I heard that giving Malawian cichlids frozen peas (after defrosting) is a treat for them.

I have given them peas twice now and both times i have ended up with 2 dead fish.

Are the peas good for them?

It always seems to be the same species that are affected by the peas that end up dying, all the other fish seem fine.

The one fish had a distinct line in its stomach that i could see that was not normally there before it died, almost looked like the stomach unattached itself from the rest of the fish internals.

thanks

ZoZ


----------



## torin32 (May 24, 2010)

I know some people do but I would not. Feed them spirulina flakes for there veggies especially if you had two deaths. I am not saying this is why they died but put 2 and 2 together try something else and watch them.


----------



## Dewdrop (Nov 20, 2007)

I use to use vegetables as a treat & had some deaths too. I'm not saying it came from the vegetables either but I thought about it and decided they didn't get vegetables in Lake Malawi so I stopped feeding it them. Now I just stick with NLS food. It's really all they need. I know they don't get it in Malawi either :lol: but it is a complete diet for them & my fish do great on it alone.


----------



## mbuna77 (Aug 25, 2010)

I hear many people say they feed fish veggies as treats with no problem. Also, I have heard many stories like you guys have spoke of with death involved. I personally stick to the flakes.


----------



## SeanPrice (Sep 10, 2010)

I had some tiny shreddings left over from carving a pumpkin, threw some in my fry tank and they went nuts eating it up.. 3 days later they are all fine.

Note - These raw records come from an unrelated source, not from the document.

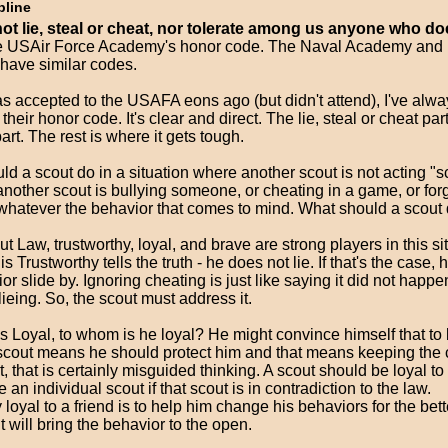
pline
not lie, steal or cheat, nor tolerate among us anyone who do
he USAir Force Academy's honor code. The Naval Academy and M
ave similar codes.
s accepted to the USAFA eons ago (but didn't attend), I've alwa
their honor code. It's clear and direct. The lie, steal or cheat part
art. The rest is where it gets tough.
d a scout do in a situation where another scout is not acting "s
another scout is bullying someone, or cheating in a game, or for
.. whatever the behavior that comes to mind. What should a scout
ut Law, trustworthy, loyal, and brave are strong players in this si
is Trustworthy tells the truth - he does not lie. If that's the case, h
or slide by. Ignoring cheating is just like saying it did not happ
ieing. So, the scout must address it.
 is Loyal, to whom is he loyal? He might convince himself that to 
 scout means he should protect him and that means keeping the 
t, that is certainly misguided thinking. A scout should be loyal to
an individual scout if that scout is in contradiction to the law.
y loyal to a friend is to help him change his behaviors for the bett
t will bring the behavior to the open.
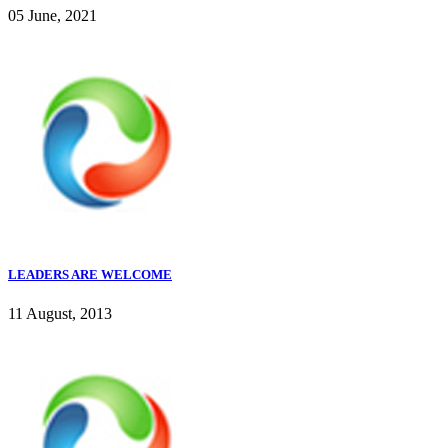
05 June, 2021
LEADERS ARE WELCOME
11 August, 2013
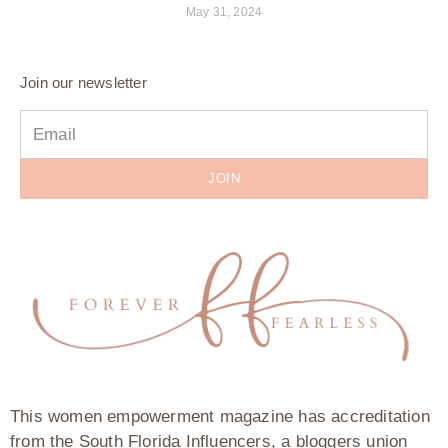
May 31, 2024
Join our newsletter
JOIN
This women empowerment magazine has accreditation
from the South Florida Influencers, a bloggers union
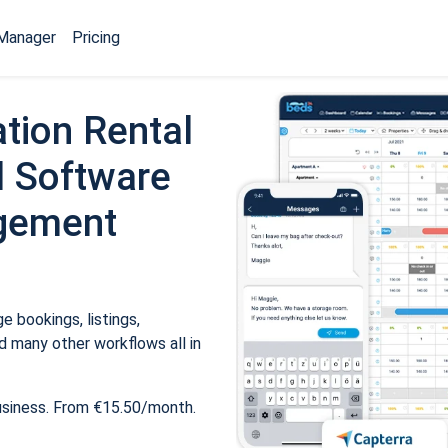
Manager
Pricing
tion Rental
 Software
gement
 bookings, listings,
 many other workflows all in
usiness. From €15.50/month.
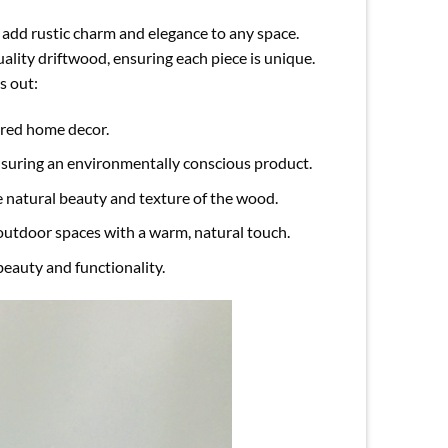
 add rustic charm and elegance to any space.
ality driftwood, ensuring each piece is unique.
s out:
ired home decor.
nsuring an environmentally conscious product.
e natural beauty and texture of the wood.
 outdoor spaces with a warm, natural touch.
beauty and functionality.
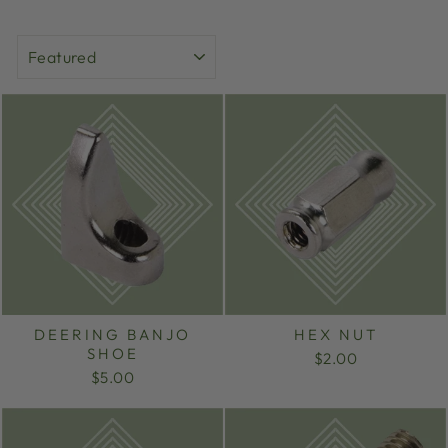
SORT
DEERING BANJO
HEX NUT
SHOE
$2.00
$5.00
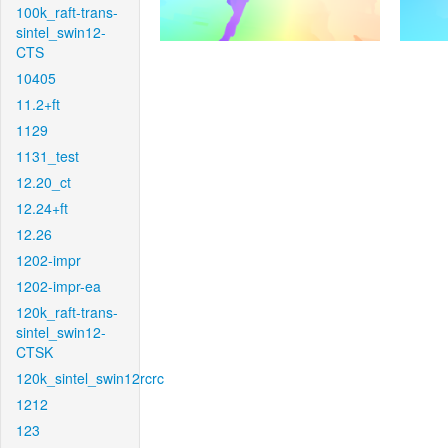
100k_raft-trans-
sintel_swin12-
CTS
10405
11.2+ft
1129
1131_test
12.20_ct
12.24+ft
12.26
1202-impr
1202-impr-ea
120k_raft-trans-
sintel_swin12-
CTSK
120k_sintel_swin12rcrc
1212
123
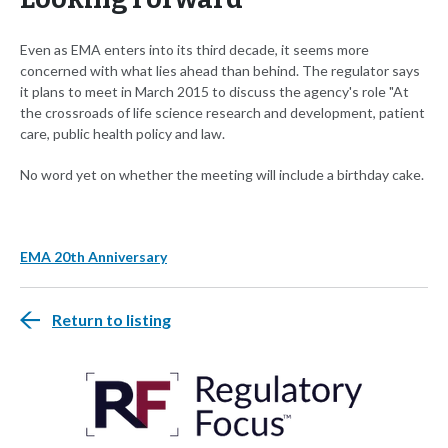
Even as EMA enters into its third decade, it seems more
concerned with what lies ahead than behind. The regulator says
it plans to meet in March 2015 to discuss the agency's role "At
the crossroads of life science research and development, patient
care, public health policy and law.
No word yet on whether the meeting will include a birthday cake.
EMA 20th Anniversary
Return to listing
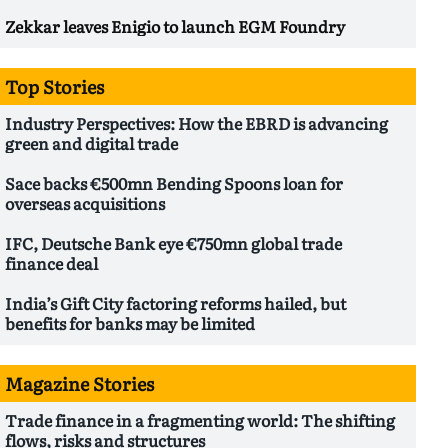
Zekkar leaves Enigio to launch EGM Foundry
Top Stories
Industry Perspectives: How the EBRD is advancing
green and digital trade
Sace backs €500mn Bending Spoons loan for
overseas acquisitions
IFC, Deutsche Bank eye €750mn global trade
finance deal
India’s Gift City factoring reforms hailed, but
benefits for banks may be limited
Magazine Stories
Trade finance in a fragmenting world: The shifting
flows, risks and structures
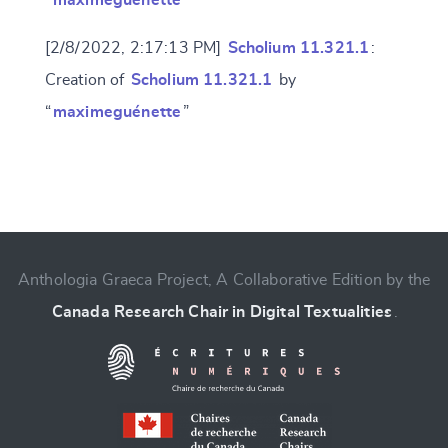
“
maximeguénette
”
[2/8/2022, 2:17:13 PM]
Scholium 11.321.1
:
Creation of
Scholium 11.321.1
by
“
maximeguénette
”
Change language
Anthologia Graeca Project, A Collaborative Edition by the
Canada Research Chair in Digital Textualities
.
CANCEL
SUBMIT & CHANGE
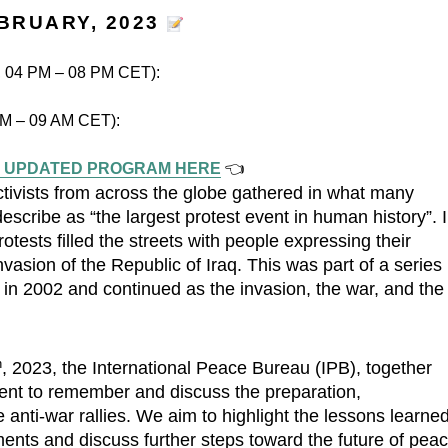
EBRUARY, 2023
y, 04 PM – 08 PM CET):
 AM – 09 AM CET):
 UPDATED PROGRAM HERE
👈
ctivists from across the globe gathered in what many
cribe as “the largest protest event in human history”. 
tests filled the streets with people expressing their
vasion of the Republic of Iraq. This was part of a series
n in 2002 and continued as the invasion, the war, and the
h
, 2023, the International Peace Bureau (IPB), together
vent to remember and discuss the preparation,
anti-war rallies. We aim to highlight the lessons learne
ents and discuss further steps toward the future of pea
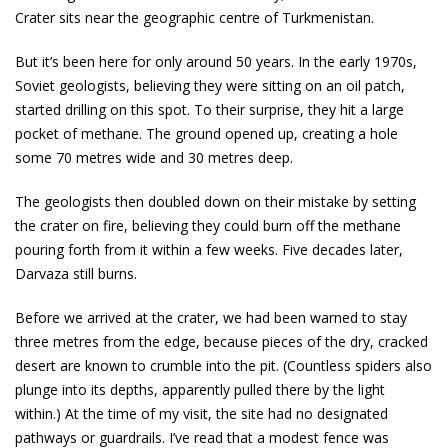
Crater sits near the geographic centre of Turkmenistan.
But it’s been here for only around 50 years. In the early 1970s,
Soviet geologists, believing they were sitting on an oil patch,
started drilling on this spot. To their surprise, they hit a large
pocket of methane. The ground opened up, creating a hole
some 70 metres wide and 30 metres deep.
The geologists then doubled down on their mistake by setting
the crater on fire, believing they could burn off the methane
pouring forth from it within a few weeks. Five decades later,
Darvaza still burns.
Before we arrived at the crater, we had been warned to stay
three metres from the edge, because pieces of the dry, cracked
desert are known to crumble into the pit. (Countless spiders also
plunge into its depths, apparently pulled there by the light
within.) At the time of my visit, the site had no designated
pathways or guardrails. I’ve read that a modest fence was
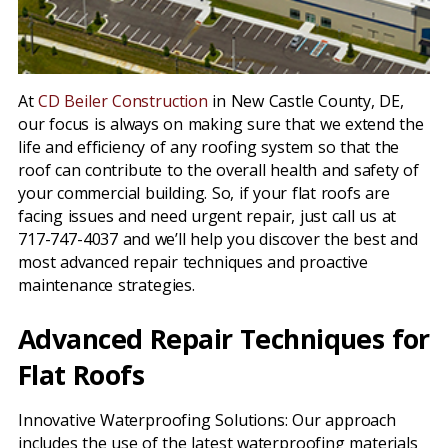
At
CD Beiler Construction
in New Castle County, DE,
our focus is always on making sure that we extend the
life and efficiency of any roofing system so that the
roof can contribute to the overall health and safety of
your commercial building. So, if your flat roofs are
facing issues and need urgent repair, just call us at
717-747-4037 and we’ll help you discover the best and
most advanced repair techniques and proactive
maintenance strategies.
Advanced Repair Techniques for
Flat Roofs
Innovative Waterproofing Solutions: Our approach
includes the use of the latest waterproofing materials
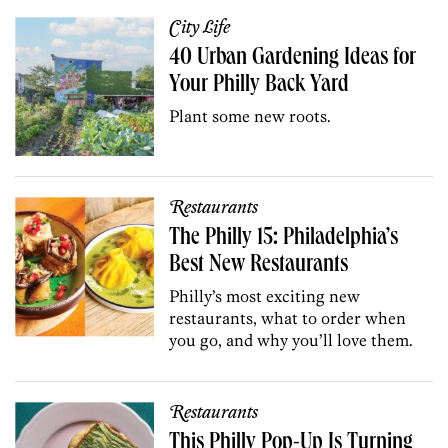
City Life
40 Urban Gardening Ideas for
Your Philly Back Yard
Plant some new roots.
Restaurants
The Philly 15: Philadelphia’s
Best New Restaurants
Philly’s most exciting new
restaurants, what to order when
you go, and why you’ll love them.
Restaurants
This Philly Pop-Up Is Turning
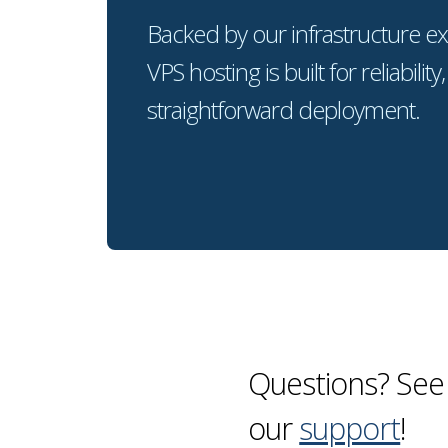
Backed by our infrastructure ex
VPS hosting is built for reliability,
straightforward deployment.
Questions? See
our
support
!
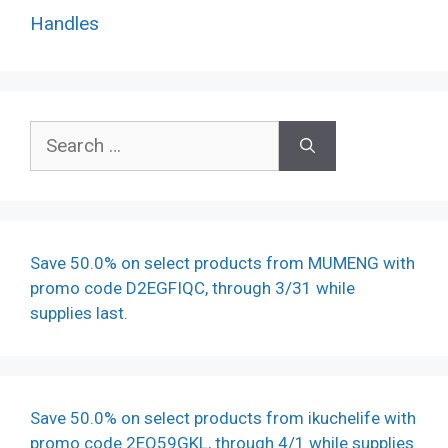
Handles
Search
for:
Save 50.0% on select products from MUMENG with
promo code D2EGFIQC, through 3/31 while
supplies last.
Save 50.0% on select products from ikuchelife with
promo code 2EO59GKL, through 4/1 while supplies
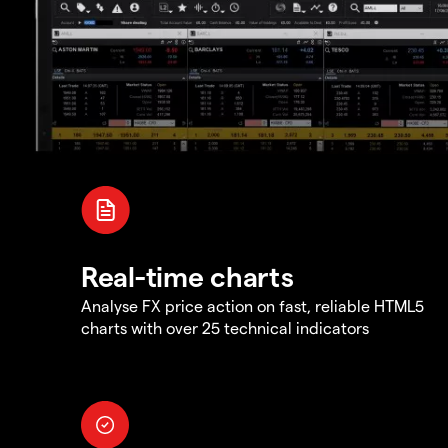
Real-time charts
Analyse FX price action on fast, reliable HTML5
charts with over 25 technical indicators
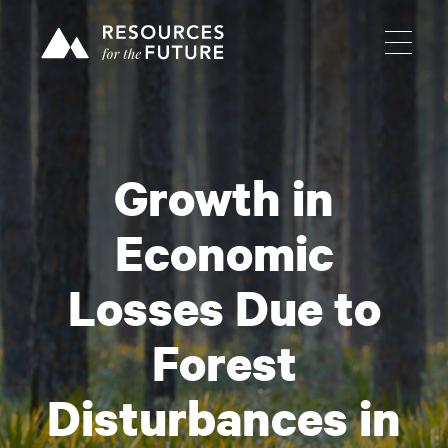
Growth in
Economic
Losses Due to
Forest
Disturbances in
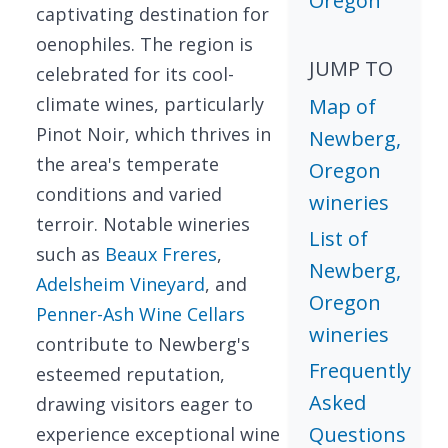
Oregon
captivating destination for
oenophiles. The region is
JUMP TO
celebrated for its cool-
climate wines, particularly
Map of
Pinot Noir, which thrives in
Newberg,
the area's temperate
Oregon
conditions and varied
wineries
terroir. Notable wineries
List of
such as
Beaux Freres
,
Newberg,
Adelsheim Vineyard
, and
Oregon
Penner-Ash Wine Cellars
wineries
contribute to Newberg's
Frequently
esteemed reputation,
Asked
drawing visitors eager to
Questions
experience exceptional wine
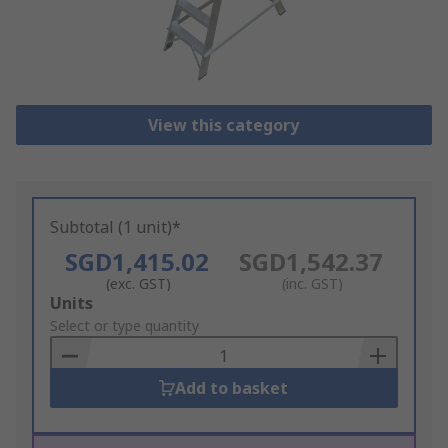
View this category
Subtotal (1 unit)*
SGD1,415.02
SGD1,542.37
(exc. GST)
(inc. GST)
Add
Units
to
Select or type quantity
Basket
Add to basket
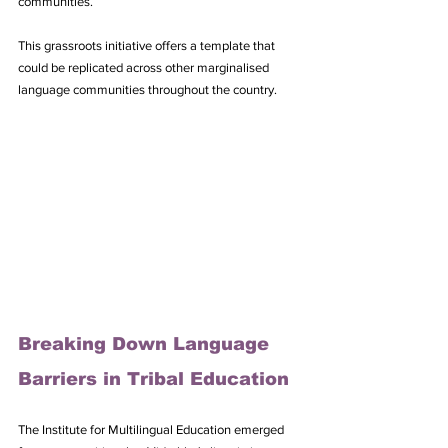
communities. 
This grassroots initiative offers a template that 
could be replicated across other marginalised 
language communities throughout the country.
Breaking Down Language 
Barriers in Tribal Education
The Institute for Multilingual Education emerged 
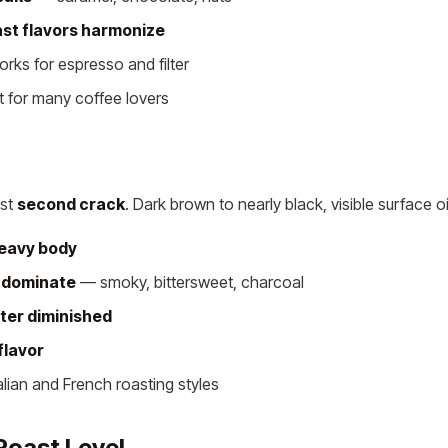
ast flavors harmonize
ks for espresso and filter
 for many coffee lovers
ast
second crack
. Dark brown to nearly black, visible surface oi
heavy body
s dominate
— smoky, bittersweet, charcoal
ter diminished
flavor
talian and French roasting styles
Roast Level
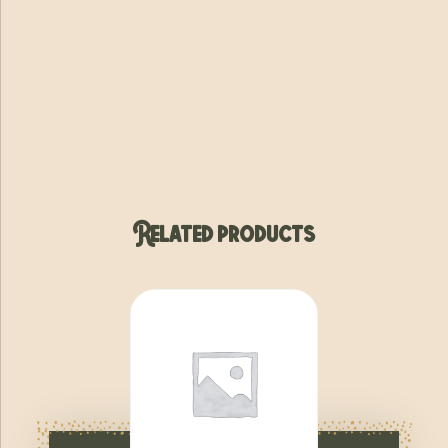
Related products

I also threw some in my display with 3 Peacocks and 4 Petricolas and it was gone within a hour or so.


----------



## fox (Jun 11, 2009)

Funny that, we have been giving our african and community tanks peas for many years and never have had a fatality.

We boil them first and then pop them out of the shell before feeding. It helps clean them out but at the same time really makes a mess of the tank.

Good idea if you are planning to feed peas is to do it the day before tank maintenance.


----------